Defines behavior when a consumer first joins a group or cannot find a valid offset. (For example, when the offset does not exist, or has been deleted.) Defines whether the consumer should start reading messages from the earliest available offset ("earliest") or from the latest offset ("latest") in the topic.

Default: Earliest

Consumer timeout

Maximum time a consumer can be inactive before being considered dead or no longer part of the consumer group. If a consumer does not send a heartbeat to Kafka within this timeout period, it may be removed from the group, and its partitions will be reassigned to other consumers.

Default: 60000 ms

Max batch

Maximum number of records the consumer will attempt to fetch in a single poll request to Kafka. This can affect throughput and latency.

Default: 1

Max polling latency

Maximum time the consumer will wait for new records to be available in a poll request (for new records to be available in the topic). If no new records are available within this time limit, the poll request will return empty.

Default: 1000 ms

Offset Behavior in Redeployments

When you redeploy a streaming model using the same consumer group, the new deployment resumes consumption from the last committed offset for that group.

It does not start consuming messages based on the deployment timestamp.

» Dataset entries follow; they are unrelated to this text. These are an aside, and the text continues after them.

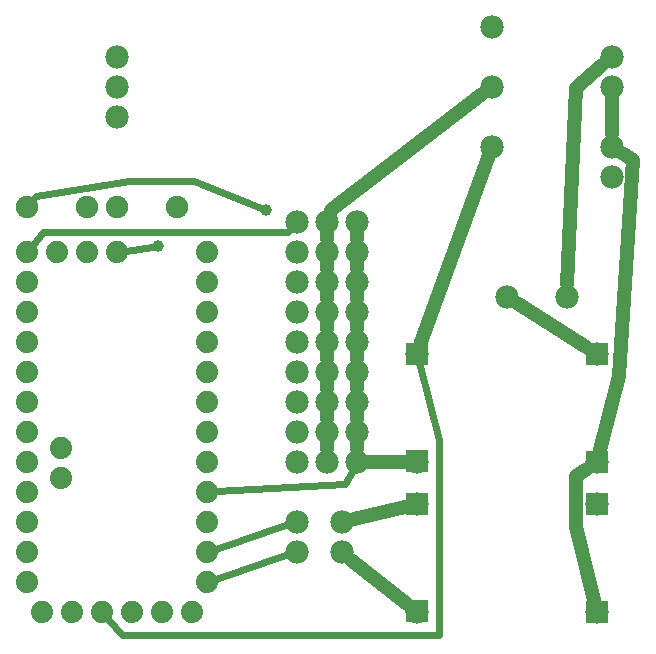
<source format=gbl>
G04 MADE WITH FRITZING*
G04 WWW.FRITZING.ORG*
G04 DOUBLE SIDED*
G04 HOLES PLATED*
G04 CONTOUR ON CENTER OF CONTOUR VECTOR*
%ASAXBY*%
%FSLAX23Y23*%
%MOIN*%
%OFA0B0*%
%SFA1.0B1.0*%
%ADD10C,0.078000*%
%ADD11C,0.074000*%
%ADD12C,0.075000*%
%ADD13C,0.039370*%
%ADD14R,0.077630X0.077806*%
%ADD15C,0.048000*%
%ADD16C,0.024000*%
%LNCOPPER0*%
G90*
G70*
G54D10*
X1027Y1431D03*
X1127Y1431D03*
X1227Y1431D03*
X1027Y1331D03*
X1127Y1331D03*
X1227Y1331D03*
X1027Y1231D03*
X1127Y1231D03*
X1227Y1231D03*
X1027Y1131D03*
X1127Y1131D03*
X1227Y1131D03*
X1027Y1031D03*
X1127Y1031D03*
X1227Y1031D03*
X1027Y931D03*
X1127Y931D03*
X1227Y931D03*
X1027Y831D03*
X1127Y831D03*
X1227Y831D03*
X1027Y731D03*
X1127Y731D03*
X1227Y731D03*
X1027Y631D03*
X1127Y631D03*
X1227Y631D03*
G54D11*
X677Y131D03*
X577Y131D03*
X477Y131D03*
X377Y131D03*
X277Y131D03*
X177Y131D03*
X242Y676D03*
X242Y576D03*
X327Y1331D03*
X227Y1331D03*
X127Y231D03*
X127Y331D03*
X127Y431D03*
X127Y531D03*
X127Y631D03*
X127Y731D03*
X127Y831D03*
X127Y931D03*
X127Y1031D03*
X127Y1131D03*
X127Y1231D03*
X127Y1331D03*
X727Y1331D03*
X727Y1231D03*
X727Y1131D03*
X727Y1031D03*
X727Y931D03*
X727Y831D03*
X727Y731D03*
X727Y631D03*
X727Y531D03*
X727Y431D03*
X727Y331D03*
X727Y231D03*
X427Y1331D03*
G54D10*
X2027Y131D03*
X2027Y491D03*
X1427Y491D03*
X1427Y131D03*
X2027Y631D03*
X2027Y991D03*
X1427Y991D03*
X1427Y631D03*
X1677Y2081D03*
X1677Y1881D03*
X1677Y1681D03*
X427Y1981D03*
X427Y1881D03*
X427Y1781D03*
X2077Y1881D03*
X2077Y1981D03*
X1927Y1181D03*
X1727Y1181D03*
X2077Y1681D03*
X2077Y1581D03*
G54D12*
X127Y1481D03*
X327Y1481D03*
X427Y1481D03*
X627Y1481D03*
G54D13*
X564Y1350D03*
X924Y1470D03*
G54D10*
X1027Y331D03*
X1027Y331D03*
X1027Y431D03*
X1177Y431D03*
X1177Y431D03*
X1177Y331D03*
G54D14*
X1427Y491D03*
X1427Y132D03*
X2027Y131D03*
X2027Y491D03*
X1427Y991D03*
X1427Y632D03*
X2027Y631D03*
X2027Y991D03*
G54D15*
X1127Y772D02*
X1127Y790D01*
D02*
X1127Y690D02*
X1127Y672D01*
D02*
X1227Y1190D02*
X1227Y1172D01*
D02*
X1217Y441D02*
X1387Y481D01*
D02*
X1209Y305D02*
X1394Y157D01*
G54D16*
D02*
X998Y322D02*
X756Y241D01*
G54D15*
D02*
X2045Y1954D02*
X1956Y1878D01*
D02*
X1956Y1878D02*
X1928Y1222D01*
G54D16*
D02*
X998Y422D02*
X756Y341D01*
D02*
X146Y1355D02*
X180Y1398D01*
D02*
X180Y1398D02*
X996Y1398D01*
D02*
X996Y1398D02*
X1006Y1409D01*
G54D15*
D02*
X1127Y890D02*
X1127Y872D01*
D02*
X1127Y990D02*
X1127Y972D01*
D02*
X1127Y1090D02*
X1127Y1072D01*
D02*
X1127Y1190D02*
X1127Y1172D01*
D02*
X1127Y1290D02*
X1127Y1272D01*
D02*
X1127Y1390D02*
X1127Y1372D01*
D02*
X1644Y1856D02*
X1140Y1470D01*
D02*
X1140Y1470D02*
X1140Y1470D01*
D02*
X2077Y1840D02*
X2077Y1722D01*
D02*
X2037Y671D02*
X2100Y918D01*
D02*
X2100Y918D02*
X2148Y1638D01*
D02*
X2148Y1638D02*
X2112Y1660D01*
D02*
X2017Y171D02*
X1956Y414D01*
D02*
X1956Y414D02*
X1956Y582D01*
D02*
X1956Y582D02*
X1993Y607D01*
D02*
X1227Y690D02*
X1227Y672D01*
D02*
X1227Y790D02*
X1227Y772D01*
D02*
X1227Y890D02*
X1227Y872D01*
D02*
X1227Y990D02*
X1227Y972D01*
D02*
X1227Y1090D02*
X1227Y1072D01*
D02*
X1227Y1290D02*
X1227Y1272D01*
D02*
X1227Y1390D02*
X1227Y1372D01*
D02*
X1385Y631D02*
X1268Y631D01*
G54D16*
D02*
X758Y533D02*
X1188Y558D01*
D02*
X1188Y558D02*
X1213Y604D01*
D02*
X545Y1347D02*
X457Y1335D01*
G54D15*
D02*
X1761Y1159D02*
X1992Y1013D01*
G54D16*
D02*
X145Y1503D02*
X156Y1518D01*
D02*
X156Y1518D02*
X468Y1566D01*
D02*
X468Y1566D02*
X684Y1566D01*
D02*
X684Y1566D02*
X907Y1477D01*
G54D15*
D02*
X1663Y1642D02*
X1441Y1030D01*
G54D16*
D02*
X397Y108D02*
X444Y54D01*
D02*
X444Y54D02*
X1500Y54D01*
D02*
X1500Y54D02*
X1500Y702D01*
D02*
X1500Y702D02*
X1434Y962D01*
G04 End of Copper0*
M02*
</source>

This ensures message continuity—no data is skipped or reprocessed unnecessarily.

If the consumer group does not have a previously committed offset (for example, on the first deployment), the consumer starts from the offset defined by auto.offset.reset:

  • earliest: consumes all available messages from the beginning of the topic.

  • latest: consumes only new messages that arrive after deployment.

* Required

Producer Configuration

PARAMETER

DESCRIPTION

Producer Bootstrap servers*

A list of Kafka bootstrap servers to produce model inference outputs.

Producer Topic*

The Kafka topic to which the model will produce messages.

Compression type

Determines how messages are compressed before being stored in Kafka.

Default: uncompressed

Compressing messages can significantly reduce the amount of data transmitted over the network and storage requirements in Kafka. Options:

Compression Type

Description

Best Use

None (none)

No compression applied.

When message size isn’t important, or data is already compressed or optimized.

Gzip (gzip)

Compresses messages with the gzip algorithm.

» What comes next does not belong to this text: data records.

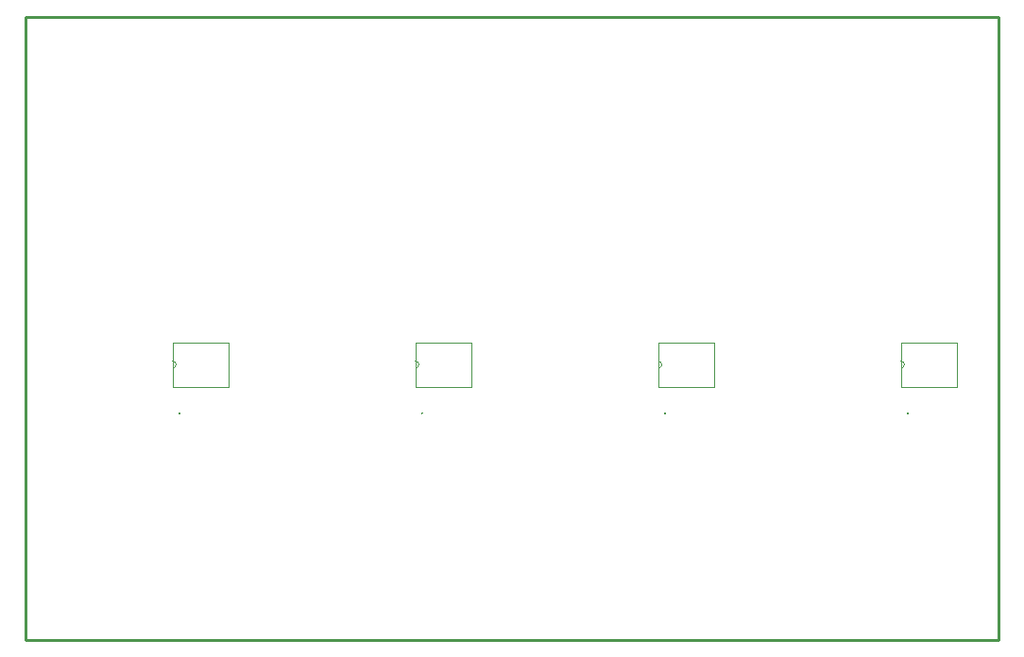
<source format=gm1>
%FSLAX25Y25*%
%MOIN*%
G70*
G01*
G75*
G04 Layer_Color=16711935*
%ADD10R,0.04331X0.05512*%
%ADD11R,0.05512X0.04331*%
%ADD12R,0.07900X0.05900*%
%ADD13R,0.07900X0.15000*%
%ADD14R,0.04000X0.05000*%
%ADD15R,0.13780X0.04724*%
%ADD16R,0.05000X0.03600*%
%ADD17R,0.03600X0.03600*%
%ADD18R,0.05000X0.04000*%
%ADD19R,0.02362X0.06102*%
%ADD20O,0.01378X0.08268*%
%ADD21R,0.17716X0.17716*%
%ADD22O,0.00984X0.02953*%
%ADD23O,0.02953X0.00984*%
%ADD24C,0.01000*%
%ADD25C,0.02500*%
%ADD26R,0.06200X0.06200*%
%ADD27C,0.06200*%
%ADD28C,0.05315*%
%ADD29R,0.05315X0.05315*%
%ADD30R,0.06200X0.06200*%
%ADD31C,0.12992*%
%ADD32C,0.06500*%
%ADD33C,0.03000*%
%ADD34C,0.01500*%
%ADD35C,0.02000*%
%ADD36R,0.20965X0.19882*%
%ADD37C,0.00787*%
%ADD38C,0.00500*%
%ADD39C,0.00400*%
%ADD40C,0.00600*%
%ADD41C,0.00984*%
%ADD42C,0.02362*%
%ADD43C,0.00098*%
%ADD44C,0.00098*%
%ADD45R,0.05131X0.06312*%
%ADD46R,0.06312X0.05131*%
%ADD47R,0.08700X0.06700*%
%ADD48R,0.08700X0.15800*%
%ADD49R,0.04800X0.05800*%
%ADD50R,0.14579X0.05524*%
%ADD51R,0.05800X0.04400*%
%ADD52R,0.04400X0.04400*%
%ADD53R,0.05800X0.04800*%
%ADD54R,0.03162X0.06902*%
%ADD55O,0.02178X0.09068*%
%ADD56R,0.18517X0.18517*%
%ADD57O,0.01784X0.03753*%
%ADD58O,0.03753X0.01784*%
%ADD59R,0.07000X0.07000*%
%ADD60C,0.07000*%
%ADD61C,0.06115*%
%ADD62R,0.06115X0.06115*%
%ADD63R,0.07000X0.07000*%
%ADD64C,0.13792*%
%ADD65C,0.07300*%
%ADD66C,0.03800*%
%ADD67C,0.00000*%
D24*
X100000Y100000D02*
X443209D01*
X100000D02*
Y319882D01*
X443209D01*
Y100000D02*
Y319882D01*
D67*
X411481Y180049D02*
G03*
X411481Y180049I-300J0D01*
G01*
X408831Y196030D02*
G03*
X408831Y198430I0J1200D01*
G01*
X325851Y180049D02*
G03*
X325851Y180049I-300J0D01*
G01*
X323201Y196030D02*
G03*
X323201Y198430I0J1200D01*
G01*
X237473Y196030D02*
G03*
X237473Y198430I0J1200D01*
G01*
X240123Y180049D02*
G03*
X240123Y180049I-300J0D01*
G01*
X151843Y196030D02*
G03*
X151843Y198430I0J1200D01*
G01*
X154493Y180049D02*
G03*
X154493Y180049I-300J0D01*
G01*
X428531Y189380D02*
Y205080D01*
X408831D02*
X428531D01*
X408831Y189380D02*
Y205080D01*
Y189380D02*
X428531D01*
X342901D02*
Y205080D01*
X323201D02*
X342901D01*
X323201Y189380D02*
Y205080D01*
Y189380D02*
X342901D01*
X237473D02*
X257173D01*
X237473D02*
Y205080D01*
X257173D01*
Y189380D02*
Y205080D01*
X151843Y189380D02*
X171543D01*
X151843D02*
Y205080D01*
X171543D01*
Y189380D02*
Y205080D01*
M02*

</source>
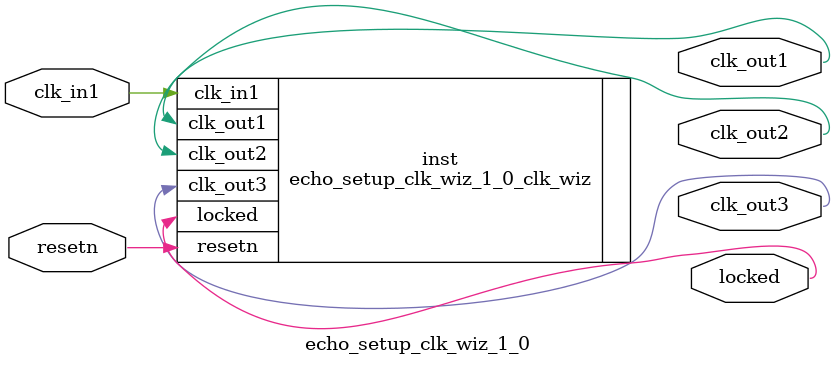
<source format=v>


`timescale 1ps/1ps

(* CORE_GENERATION_INFO = "echo_setup_clk_wiz_1_0,clk_wiz_v6_0_10_0_0,{component_name=echo_setup_clk_wiz_1_0,use_phase_alignment=true,use_min_o_jitter=false,use_max_i_jitter=false,use_dyn_phase_shift=false,use_inclk_switchover=false,use_dyn_reconfig=false,enable_axi=0,feedback_source=FDBK_AUTO,PRIMITIVE=MMCM,num_out_clk=3,clkin1_period=10.000,clkin2_period=10.000,use_power_down=false,use_reset=true,use_locked=true,use_inclk_stopped=false,feedback_type=SINGLE,CLOCK_MGR_TYPE=NA,manual_override=false}" *)

module echo_setup_clk_wiz_1_0 
 (
  // Clock out ports
  output        clk_out1,
  output        clk_out2,
  output        clk_out3,
  // Status and control signals
  input         resetn,
  output        locked,
 // Clock in ports
  input         clk_in1
 );

  echo_setup_clk_wiz_1_0_clk_wiz inst
  (
  // Clock out ports  
  .clk_out1(clk_out1),
  .clk_out2(clk_out2),
  .clk_out3(clk_out3),
  // Status and control signals               
  .resetn(resetn), 
  .locked(locked),
 // Clock in ports
  .clk_in1(clk_in1)
  );

endmodule

</source>
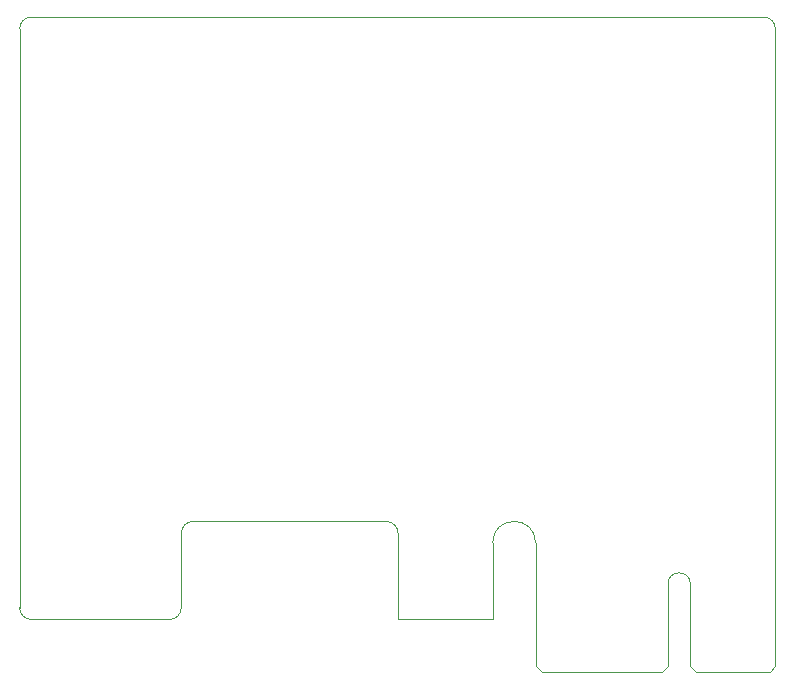
<source format=gbr>
G04 #@! TF.GenerationSoftware,KiCad,Pcbnew,(5.1.6)-1*
G04 #@! TF.CreationDate,2020-07-05T14:39:03+08:00*
G04 #@! TF.ProjectId,inteli210AT,696e7465-6c69-4323-9130-41542e6b6963,rev?*
G04 #@! TF.SameCoordinates,Original*
G04 #@! TF.FileFunction,Profile,NP*
%FSLAX46Y46*%
G04 Gerber Fmt 4.6, Leading zero omitted, Abs format (unit mm)*
G04 Created by KiCad (PCBNEW (5.1.6)-1) date 2020-07-05 14:39:03*
%MOMM*%
%LPD*%
G01*
G04 APERTURE LIST*
G04 #@! TA.AperFunction,Profile*
%ADD10C,0.050000*%
G04 #@! TD*
G04 #@! TA.AperFunction,Profile*
%ADD11C,0.100000*%
G04 #@! TD*
G04 APERTURE END LIST*
D10*
X0Y50005400D02*
X0Y3953600D01*
X-994600Y51000000D02*
X-63000000Y51000000D01*
D11*
X-64000000Y50000000D02*
G75*
G02*
X-63000000Y51000000I1000000J0D01*
G01*
X-994600Y51000000D02*
G75*
G02*
X0Y50005400I0J-994600D01*
G01*
X-20300000Y6478600D02*
G75*
G03*
X-23950000Y6478600I-1825000J0D01*
G01*
X-20300000Y6478600D02*
X-20300000Y3953600D01*
X-50300000Y7303600D02*
G75*
G02*
X-49300000Y8303600I1000000J0D01*
G01*
X-32973993Y8303312D02*
G75*
G02*
X-31950000Y7303600I23993J-999712D01*
G01*
X-51300000Y0D02*
G75*
G03*
X-50300000Y1000000I0J1000000D01*
G01*
X-64000000Y1000000D02*
G75*
G03*
X-63000000Y0I1000000J0D01*
G01*
X-63000000Y0D02*
X-51300000Y0D01*
X-31950000Y53600D02*
X-23950000Y53600D01*
X-50300000Y7303600D02*
X-50300000Y1000000D01*
X-64000000Y1000000D02*
X-64000000Y7374000D01*
X-49300000Y8303600D02*
X-32974000Y8303600D01*
X-31950000Y7303600D02*
X-31950000Y53600D01*
X-23950000Y53600D02*
X-23950000Y6478600D01*
X-64000000Y7374000D02*
X-64000000Y50000000D01*
X-9100000Y3003600D02*
X-9100000Y-3946400D01*
X-7200000Y3003600D02*
X-7200000Y-3946400D01*
X-20300000Y3953600D02*
X-20300000Y-3946400D01*
X-19800000Y-4446400D02*
X-9600000Y-4446400D01*
X0Y3953600D02*
X0Y-3946400D01*
X-6700000Y-4446400D02*
X-500000Y-4446400D01*
X-20300000Y-3946400D02*
X-19800000Y-4446400D01*
X-9100000Y-3946400D02*
X-9600000Y-4446400D01*
X-7200000Y-3946400D02*
X-6700000Y-4446400D01*
X0Y-3946400D02*
X-500000Y-4446400D01*
X-9100000Y3003600D02*
G75*
G02*
X-7200000Y3003600I950000J0D01*
G01*
M02*

</source>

Provides a good balance between compression ratio and CPU overhead.

Snappy (snappy)

Compresses messages with the Snappy algorithm.

Faster than gzip but with a lower compression ratio.

LZ4 (lz4)

Compresses messages with the LZ4 algorithm.

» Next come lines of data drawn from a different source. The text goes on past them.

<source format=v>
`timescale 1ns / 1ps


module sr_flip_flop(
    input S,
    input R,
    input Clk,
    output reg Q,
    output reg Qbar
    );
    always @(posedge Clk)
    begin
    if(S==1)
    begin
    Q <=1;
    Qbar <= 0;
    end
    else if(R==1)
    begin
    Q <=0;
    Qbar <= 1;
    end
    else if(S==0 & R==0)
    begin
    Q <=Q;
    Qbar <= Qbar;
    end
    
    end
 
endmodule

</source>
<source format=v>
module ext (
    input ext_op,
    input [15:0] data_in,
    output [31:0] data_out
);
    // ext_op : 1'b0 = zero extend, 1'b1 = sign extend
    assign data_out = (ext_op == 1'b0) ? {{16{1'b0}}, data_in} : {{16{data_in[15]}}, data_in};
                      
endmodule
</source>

Fastest option; slightly lower compression ratio than gzip or Snappy.

* Required

Custom Producer and Consumer Configurations

In a streaming inference deployment, you can customize Kafka consumer and producer configurations via environment variables. Use the following prefixes:

  • kafka.consumer for consumer attributes

  • kafka.producer for producer attributes

For example, to modify the bootstrap.servers configuration for a producer, use the environment variable:

kafka.producer.bootstrap.servers

Example Command for SASL Authentication

If your Kafka topics require SASL authentication, you can provide the necessary username and password as environment variables when deploying the streaming model. The following example shows how to configure both the consumer and producer connections with SASL:

frogml models deploy stream --env-vars \
  kafka.consumer.sasl.mechanism=PLAIN \
  kafka.consumer.security_protocol=SASL_SSL \
  kafka.consumer.sasl_plain_username=<username> \
  kafka.consumer.sasl_plain_password=<password>
  kafka.producer.sasl.mechanism=PLAIN \
  kafka.producer.security_protocol=SASL_SSL \
  kafka.producer.sasl_plain_username=<username> \
  kafka.producer.sasl_plain_password=<password>

Note

These environment variables are only required if your Kafka server is configured to use SASL authentication. Replace the placeholders <username> and <password> with your actual credentials.

Summary

Configuring your streaming deployments with an understanding of replicas, partitions, and their parameters will help you achieve efficient and scalable real-time inference for your applications. Tailor these settings to meet your specific needs for optimal performance and reliability.